-------- Records for this task --------

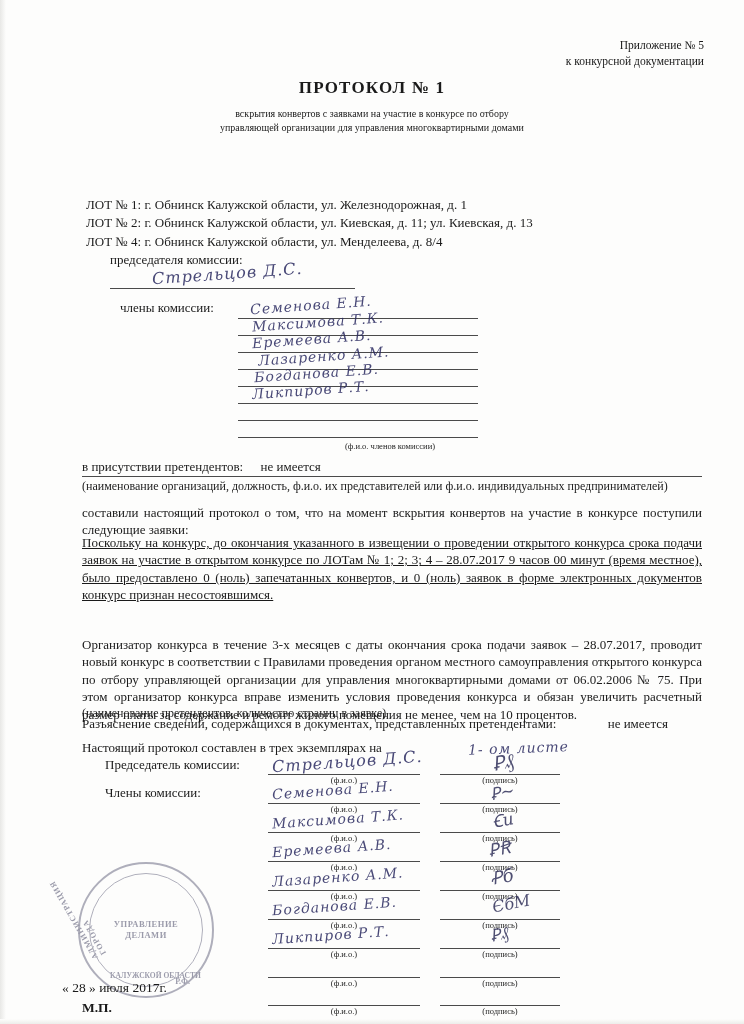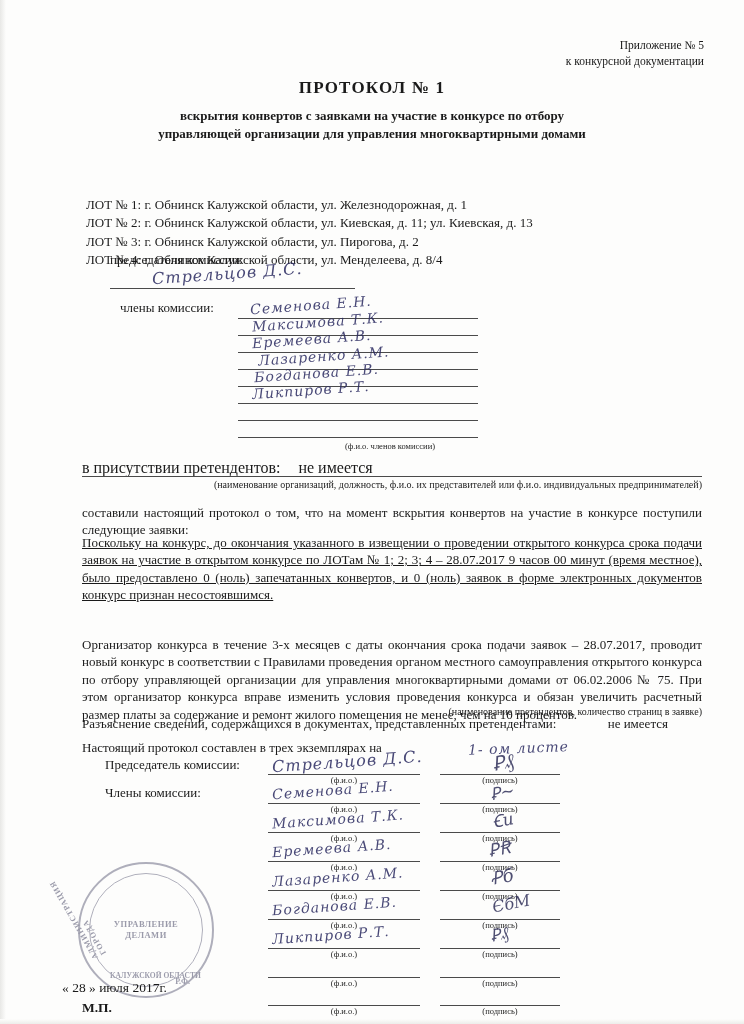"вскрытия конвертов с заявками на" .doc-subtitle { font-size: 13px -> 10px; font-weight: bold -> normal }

--------
-------- Records for this task --------

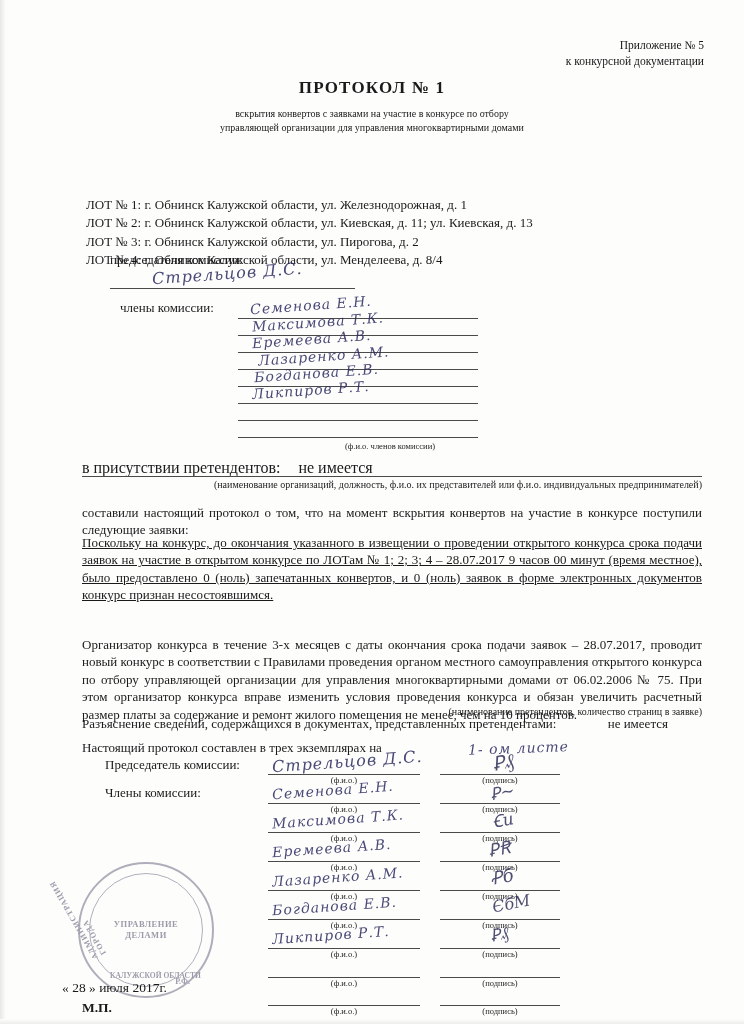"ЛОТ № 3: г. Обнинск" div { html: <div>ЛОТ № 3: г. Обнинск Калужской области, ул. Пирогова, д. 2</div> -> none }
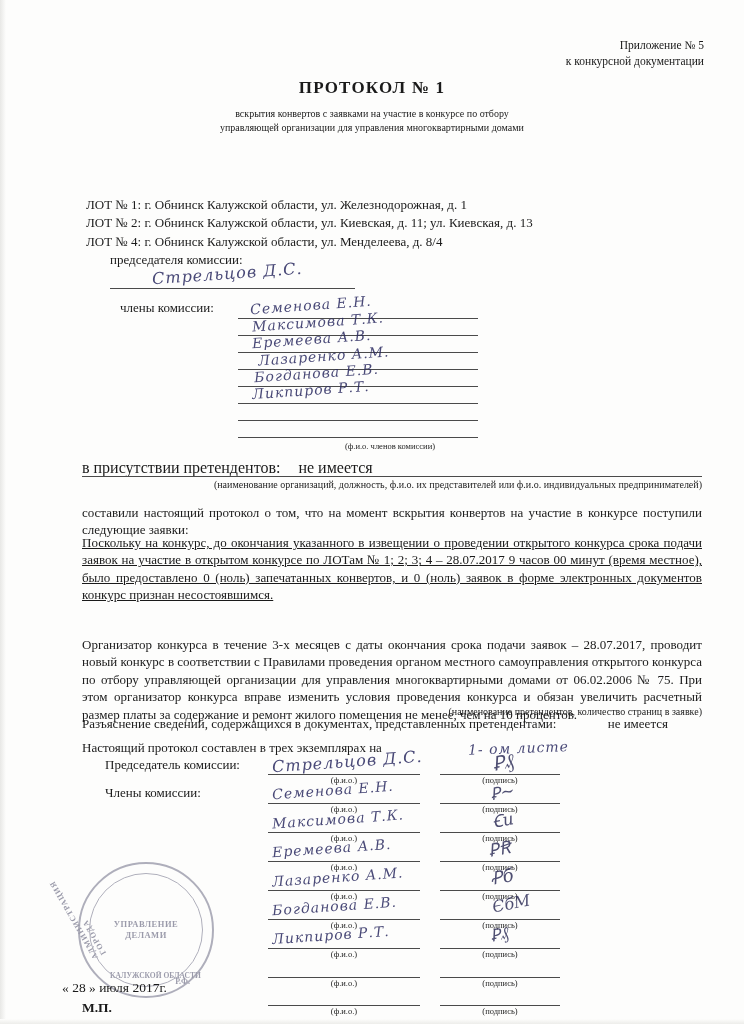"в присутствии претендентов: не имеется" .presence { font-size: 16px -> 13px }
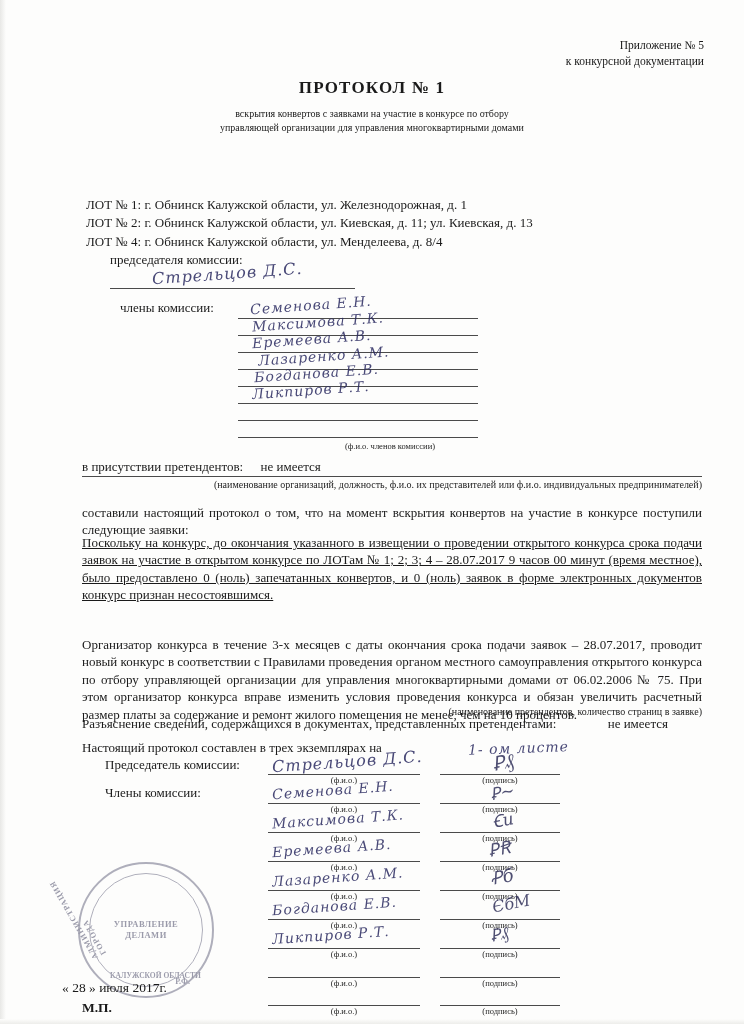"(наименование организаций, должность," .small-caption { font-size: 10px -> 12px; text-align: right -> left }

--------
-------- Records for this task --------

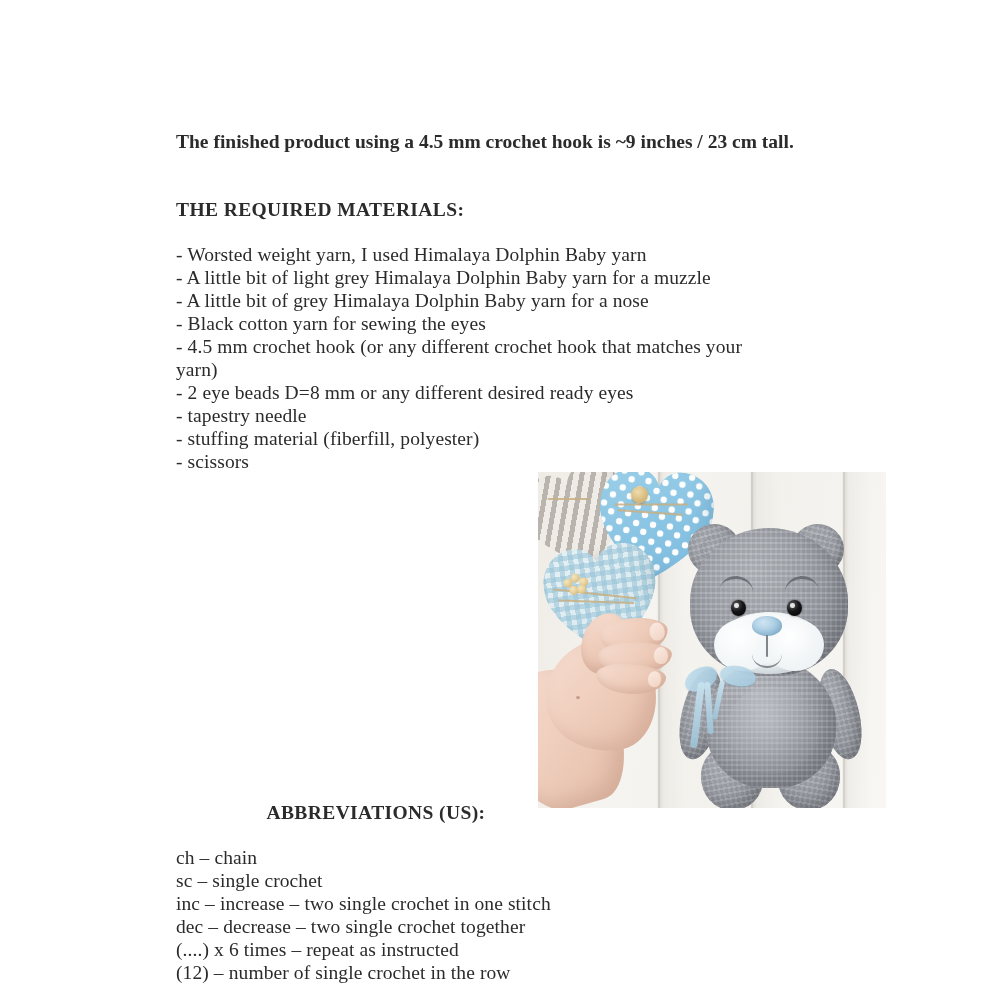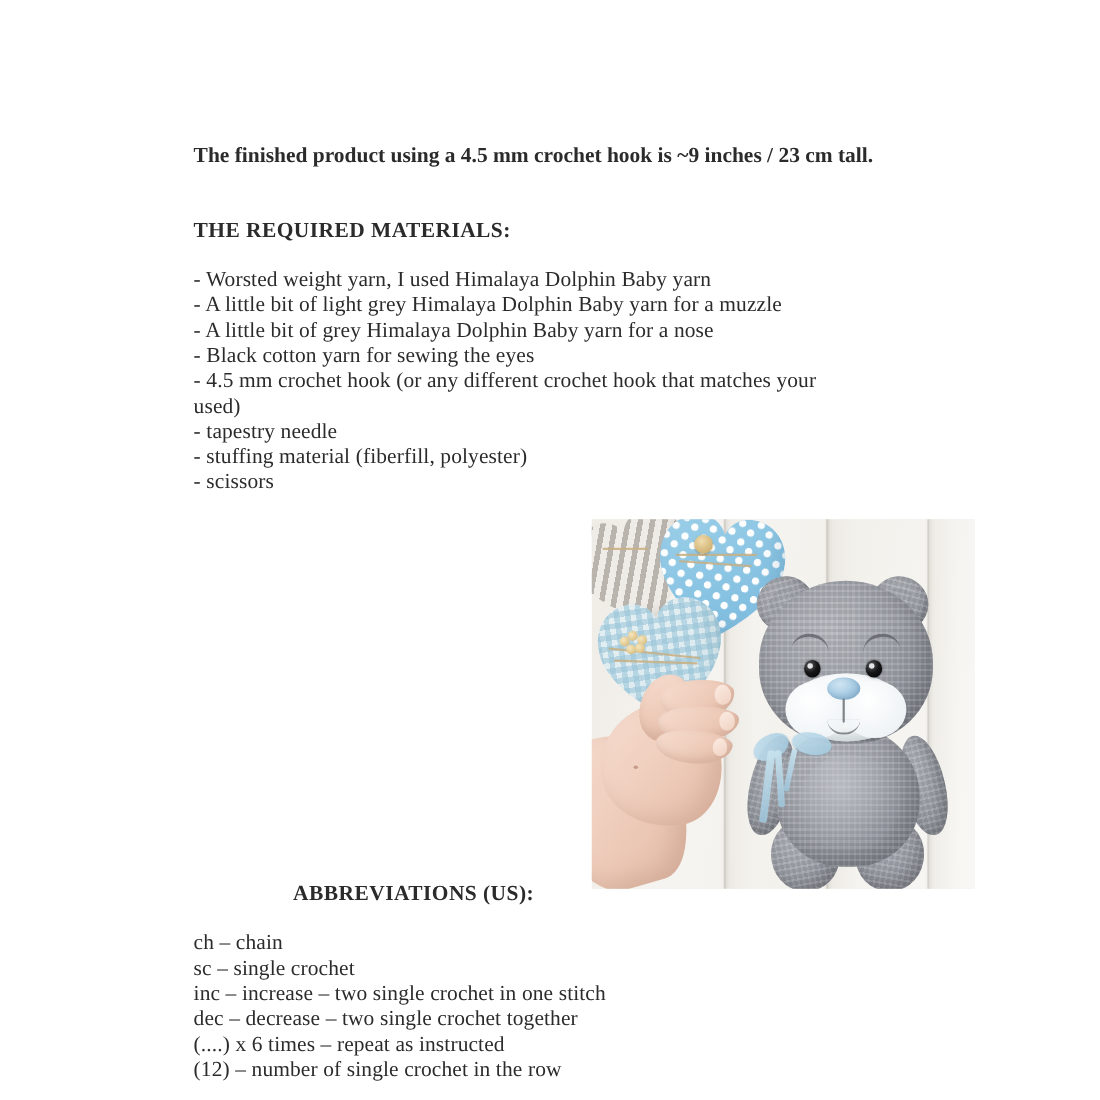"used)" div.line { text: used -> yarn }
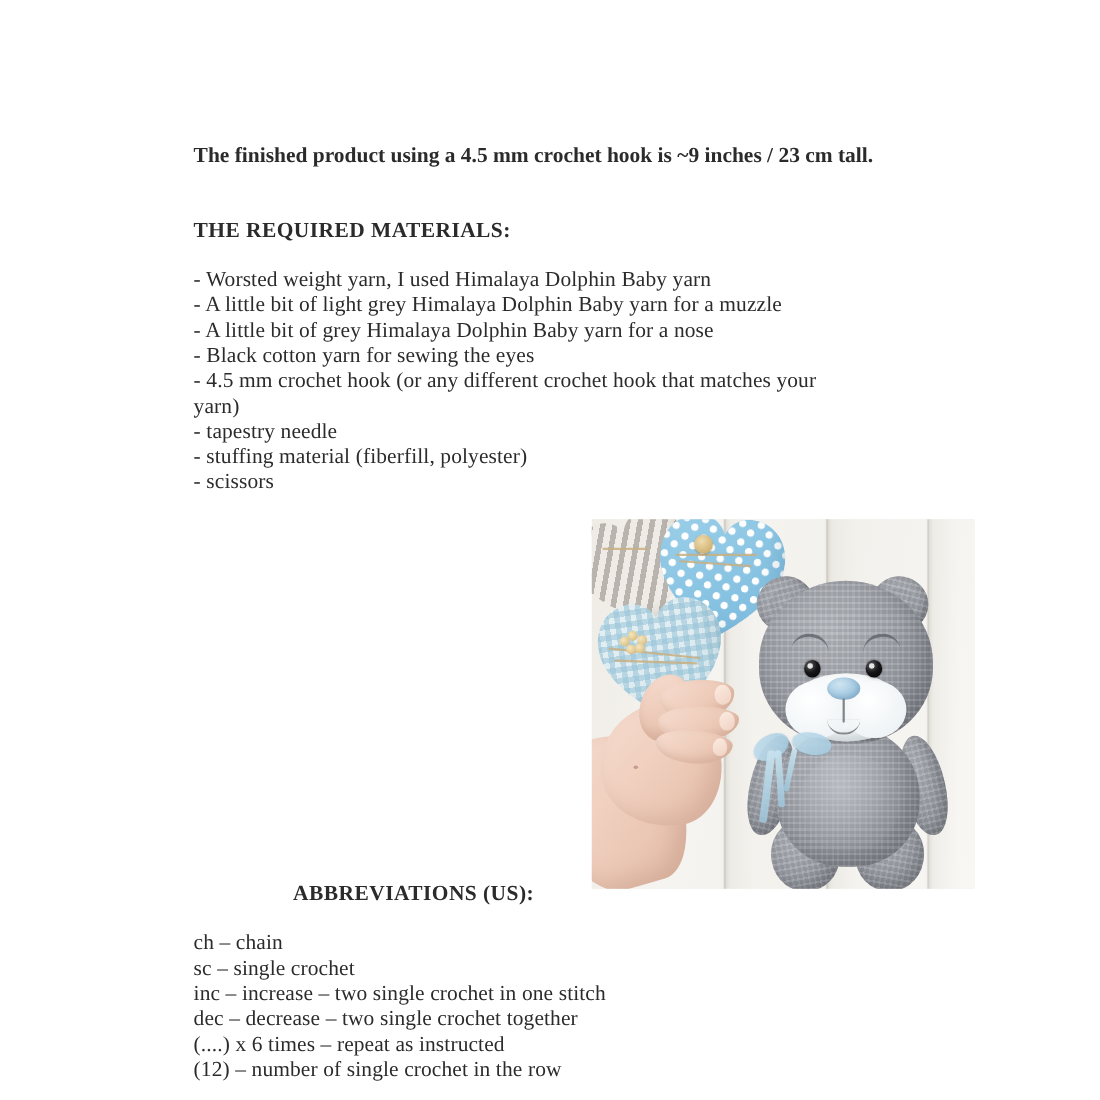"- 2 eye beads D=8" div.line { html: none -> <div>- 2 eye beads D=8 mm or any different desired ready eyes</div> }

--------

Within the listing above, write out the stretch from the line with "html: <div>ЛОТ №" through the line with "присутствии претендентов: не" exactly. Any pictures are to be left out.

Answer box:
"ЛОТ № 3: г. Обнинск" div { html: <div>ЛОТ № 3: г. Обнинск Калужской области, ул. Пирогова, д. 2</div> -> none }
"в присутствии претендентов: не имеется" .presence { font-size: 16px -> 13px }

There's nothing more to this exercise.